そして内容だけでなく「スキル」の面でも目を見張るものがあった。前半部分の「スキル、なんて、皆無、だけど、持ってる、バイブス」は1拍のあいだに3音節を入れて歌う「3連符フロウ」というテクニックを取り入れており、近年のヒップホップシーンでのトレンドのひとつになっている。けっして簡単なラップではないのだが、若林はサラリとなんの違和感もなく歌いこなしておりリズム感の化物ぶりがわかる。
2バース目からは全文引用したいほど情報量と骨密度が加速し、『あちこちオードリー』(テレビ東京)やラジオで話していたエピソードをリリックに盛り込んでいく。
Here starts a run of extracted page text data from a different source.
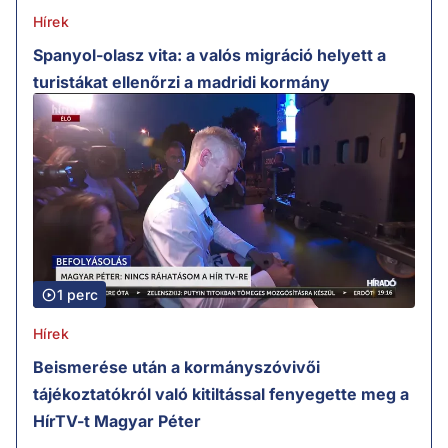
Hírek
Spanyol-olasz vita: a valós migráció helyett a
turistákat ellenőrzi a madridi kormány
1 perc
Hírek
Beismerése után a kormányszóvivői
tájékoztatókról való kitiltással fenyegette meg a
HírTV-t Magyar Péter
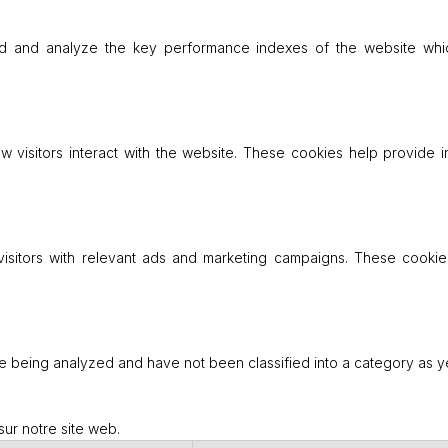
 and analyze the key performance indexes of the website which
w visitors interact with the website. These cookies help provide 
isitors with relevant ads and marketing campaigns. These cookies
e being analyzed and have not been classified into a category as ye
 sur notre site web.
さらに星野源の楽曲や書籍のタイトルも随所に忍ばせ(「創造」「不思議」「蘇える変態」「車窓の外(エッセイ集『いのちの車窓から』)」「夢の外へ」「Crazy Crazy」……)、『星野源のオールナイトニッポン』のあと番組でもあり、ふたりとの関係性も深いCreepy Nutsの楽曲「よふかしのうた」のリリック「同じ周波数のムジナ」をサンプリングし、「いち に さん 飛ばして4戻って2有楽町」とニッポン放送の周波数1242まで盛り込むなど最初から最後まで「愛」しか感じないリリックに胸が焼けるほど熱くなった。
そして、若林のラップに対する星野源のアンサーにすべてのラジオリスナーの魂が救われたに違いない。
星と若が 夜を変えるはず
電波乗せて 笑い 音を届ける
クソな場所で 君を愛してる
刻む 戻らない一瞬を
渡す 2粒の永遠を
「希望」こと若林正恭と「花源」こと星野源、令和のブルース・ブラザーズに渡された永遠を死ぬまで心に刻み込みたい。